“Há algo de podre no reino da Dinamarca”, dizia Shakespeare na sua obra-prima Hamlet. Lemos “Homicídio Invisível” (Topseller, 2019), da dupla dinamarquesa Lene Kaaberbøl e Agnete Friis, e somos obrigados a concordar.
É o segundo tomo de uma série centrada na enfermeira Nina Borg, espécie de Lisbeth Salander da enfermagem – o primeiro volume chamava-se “A Criança na Mala” – e foi um retumbante sucesso à escala planetária.
A briosa Nina é uma idealista dos sete costados, prestando auxílio clandestino aos migrantes desfavorecidos, que a sociedade prefere pôr à borda do prato. Quem não vai muito à bola com esta costela altruísta é o marido e os filhos, que preferiam que ela se deixasse de enfermagens de risco e se dedicasse mais à família.
Neste livro, a trama começa nas ruínas de um velho hospital militar soviético, no norte da Hungria, onde dois jovens ciganos procuram armas ou equipamentos que possam vender no mercado negro. O que eles encontram nos destroços supera as suas expectativas: um objecto maligno que põe em marcha uma série de acontecimentos mortíferos.

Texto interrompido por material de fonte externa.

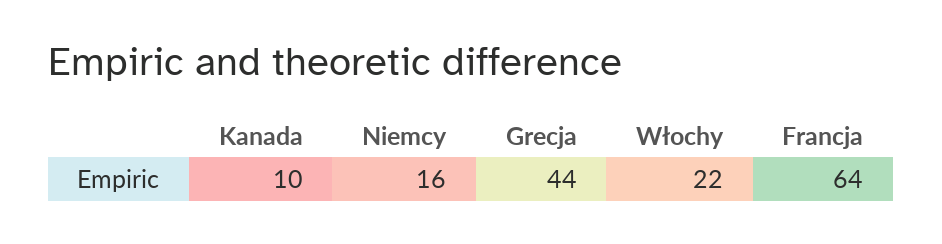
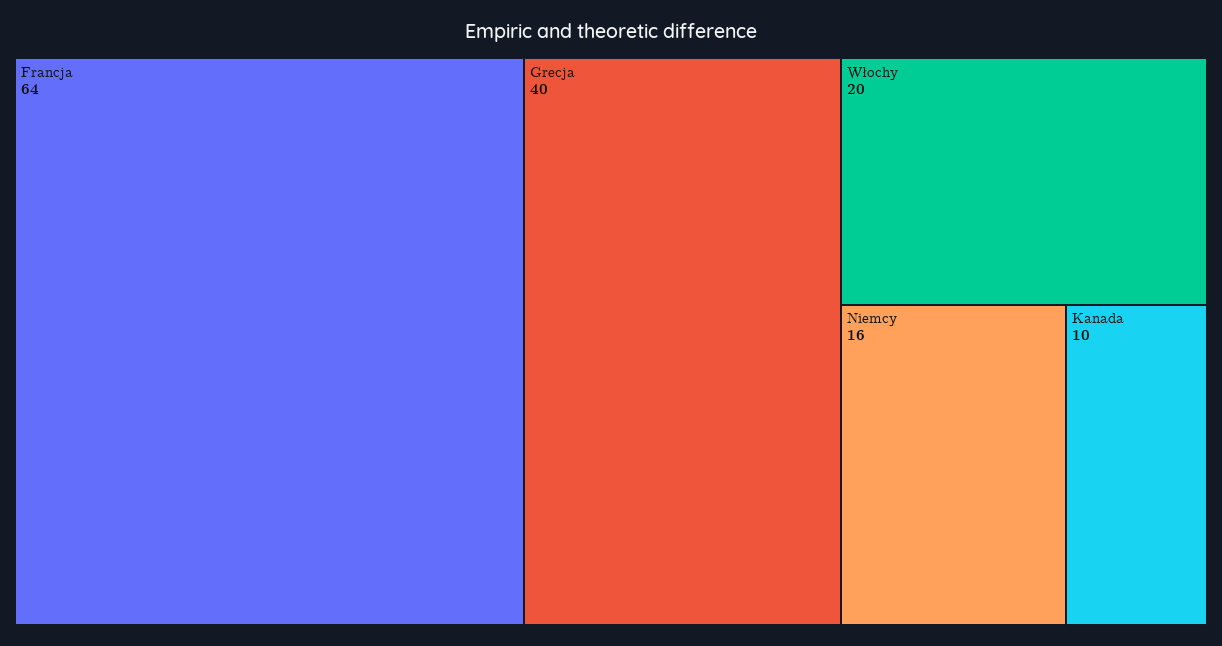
  {
    "Kanada": 10,
    "Niemcy": 16,
-   "Grecja": 44,
+   "Grecja": 40,
-   "Włochy": 22,
+   "Włochy": 20,
    "Francja": 64
  }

Entretanto, Nina não se apercebe que poderá estar a arriscar a vida e a própria família ao prestar assistência a um grupo de ciganos húngaros a viver numa antiga garagem, acometidos por uma misteriosa doença. Junte-se a esta receita um estudante de direito húngaro com uma origem oculta, um desvairado psicopata finlandês e um pacato “betinho” dos subúrbios com veia de assassino, e temos um livro fascinante.

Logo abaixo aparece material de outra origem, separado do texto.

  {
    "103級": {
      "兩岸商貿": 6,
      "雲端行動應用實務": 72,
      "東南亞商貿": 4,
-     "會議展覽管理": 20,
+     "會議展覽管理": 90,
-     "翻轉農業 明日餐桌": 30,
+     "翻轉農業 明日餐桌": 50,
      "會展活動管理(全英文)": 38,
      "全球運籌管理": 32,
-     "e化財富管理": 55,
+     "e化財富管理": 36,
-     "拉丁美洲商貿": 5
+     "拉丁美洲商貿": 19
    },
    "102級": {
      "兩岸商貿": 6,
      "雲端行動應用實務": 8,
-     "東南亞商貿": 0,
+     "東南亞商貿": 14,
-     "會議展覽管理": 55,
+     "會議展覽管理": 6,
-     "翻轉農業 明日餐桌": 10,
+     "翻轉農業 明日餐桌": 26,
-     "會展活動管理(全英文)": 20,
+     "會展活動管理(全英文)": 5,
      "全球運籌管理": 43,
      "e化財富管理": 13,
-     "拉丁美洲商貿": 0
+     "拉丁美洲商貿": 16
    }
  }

As autoras vão urdindo a intriga lentamente, sem pressas, guardando a acção para o último terço do livro. Nessa altura fazem uma gestão muito eficaz da tensão – capítulos curtos e com finais em suspenso tornam a leitura compulsiva até à última página.
Há uma corrente subterrânea de temas políticos muito actuais: o medo do estrangeiro, a xenofobia camuflada que se esconde atrás da fachada da normalidade suburbana, as dificuldades de integração dos migrantes numa Europa infectada pelas ideologias de extrema-direita. Ao mesmo tempo, “Homicídio Invisível” não deixa de ser um policial empolgante, onde a originalidade e carisma dos vilões se une à imprevisibilidade do enredo, num cocktail cinemático e electrizante.